Yeah? – Oh, maybe – how long was I talking to her or how long was I in the park? I can't ....
I asked you how long you were with her? – On the first occasion? I never – well, it could have been half an hour.
Half an hour? – Could have been.
With her in the park? – Yeah.
On the first occasion? – Oh, could have been.
Well, you're the person who's the historian. How long was it? – I don't know if ....
.... you just celebrated your 39th birthday, the first day of it. As a grownup man, you're telling us it was half an hour? – Half an hour. I don't know. I don't know exactly how long it is. So I can't say – it could have been around half an hour.
I didn't ask you how .... ? – No, I can't say then it was half an hour. I can't establish exact time.
Not the exact time if you're saying it was about half an hour, that means it may have been 25, it might have been 35 minutes? – It could have been.
At least, anyway, in the vicinity of half an hour, right? – It could have been.
We can only stand upon you for this, you see.

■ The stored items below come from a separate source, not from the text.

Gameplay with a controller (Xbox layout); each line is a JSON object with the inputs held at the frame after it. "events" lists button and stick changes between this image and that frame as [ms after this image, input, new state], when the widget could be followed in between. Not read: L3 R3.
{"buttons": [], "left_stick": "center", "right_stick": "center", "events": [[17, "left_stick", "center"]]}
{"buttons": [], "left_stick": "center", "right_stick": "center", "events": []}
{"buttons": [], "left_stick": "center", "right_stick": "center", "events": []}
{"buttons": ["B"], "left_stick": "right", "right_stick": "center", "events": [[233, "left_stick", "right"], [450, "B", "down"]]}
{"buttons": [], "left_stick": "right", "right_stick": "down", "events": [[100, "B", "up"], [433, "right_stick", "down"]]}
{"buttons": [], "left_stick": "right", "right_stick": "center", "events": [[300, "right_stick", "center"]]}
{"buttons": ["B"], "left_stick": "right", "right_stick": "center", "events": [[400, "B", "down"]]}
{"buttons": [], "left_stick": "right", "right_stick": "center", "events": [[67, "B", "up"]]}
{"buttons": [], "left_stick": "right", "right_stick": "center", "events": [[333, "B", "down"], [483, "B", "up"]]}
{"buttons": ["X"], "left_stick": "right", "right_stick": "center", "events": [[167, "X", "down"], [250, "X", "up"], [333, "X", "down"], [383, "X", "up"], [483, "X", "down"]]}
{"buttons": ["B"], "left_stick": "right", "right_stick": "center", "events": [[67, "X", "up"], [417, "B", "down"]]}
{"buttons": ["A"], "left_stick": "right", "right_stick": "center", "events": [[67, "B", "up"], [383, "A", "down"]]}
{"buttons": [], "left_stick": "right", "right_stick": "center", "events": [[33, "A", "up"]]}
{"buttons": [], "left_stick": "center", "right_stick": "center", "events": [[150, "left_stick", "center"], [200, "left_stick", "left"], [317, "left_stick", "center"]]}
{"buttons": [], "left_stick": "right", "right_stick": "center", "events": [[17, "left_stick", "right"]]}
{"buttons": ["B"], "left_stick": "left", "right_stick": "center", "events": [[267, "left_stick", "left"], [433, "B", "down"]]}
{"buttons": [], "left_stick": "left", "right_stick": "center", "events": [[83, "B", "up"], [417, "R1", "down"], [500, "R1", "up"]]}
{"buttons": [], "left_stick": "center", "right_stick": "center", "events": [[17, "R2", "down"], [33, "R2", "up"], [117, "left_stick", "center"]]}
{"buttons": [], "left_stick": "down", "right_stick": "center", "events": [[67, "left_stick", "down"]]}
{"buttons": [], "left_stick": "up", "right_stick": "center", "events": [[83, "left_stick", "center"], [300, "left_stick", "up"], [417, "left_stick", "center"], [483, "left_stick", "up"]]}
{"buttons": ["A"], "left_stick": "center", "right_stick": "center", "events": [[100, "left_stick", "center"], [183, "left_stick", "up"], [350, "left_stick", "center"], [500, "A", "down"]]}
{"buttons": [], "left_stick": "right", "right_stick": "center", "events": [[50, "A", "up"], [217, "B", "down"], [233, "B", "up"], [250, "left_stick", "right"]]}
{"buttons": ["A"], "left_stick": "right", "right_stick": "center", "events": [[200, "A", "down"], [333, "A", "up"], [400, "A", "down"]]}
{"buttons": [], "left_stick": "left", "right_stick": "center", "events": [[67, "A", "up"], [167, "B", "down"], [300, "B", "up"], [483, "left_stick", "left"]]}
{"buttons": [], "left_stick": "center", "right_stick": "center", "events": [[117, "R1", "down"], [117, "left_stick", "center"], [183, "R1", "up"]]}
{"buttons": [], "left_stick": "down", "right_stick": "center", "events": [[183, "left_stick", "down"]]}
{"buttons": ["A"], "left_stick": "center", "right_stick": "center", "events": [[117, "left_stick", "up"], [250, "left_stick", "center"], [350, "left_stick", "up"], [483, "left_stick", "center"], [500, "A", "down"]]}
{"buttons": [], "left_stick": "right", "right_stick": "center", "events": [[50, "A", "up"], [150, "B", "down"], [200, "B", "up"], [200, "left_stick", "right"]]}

I don't recollect she was asked how long you were together? – Pardon?
Sorry, that may be a comment. I apologise for that. On your adult assessment, you were together for about half an hour? – Yeah.
The prosecutor interrupted the appellant when he was trying to respond to further questions about the complainant's and the appellant's first meeting:
Describe and tell to the jury what the circumstances were of your first encounter face–to–face with this young woman? – We were in the park and I ....
'We were in the park'? – Yes.
That doesn't tell us much, does it? – I'm not quite sure what you're trying to say.
I'm not trying to say a thing. I'm trying to get you to say something? – I know.
The prosecutor resumed asking questions about that occasion:
She talked to you first, did she? – I can't remember. I can't remember if I introduced myself to her first or she introduced herself to me first.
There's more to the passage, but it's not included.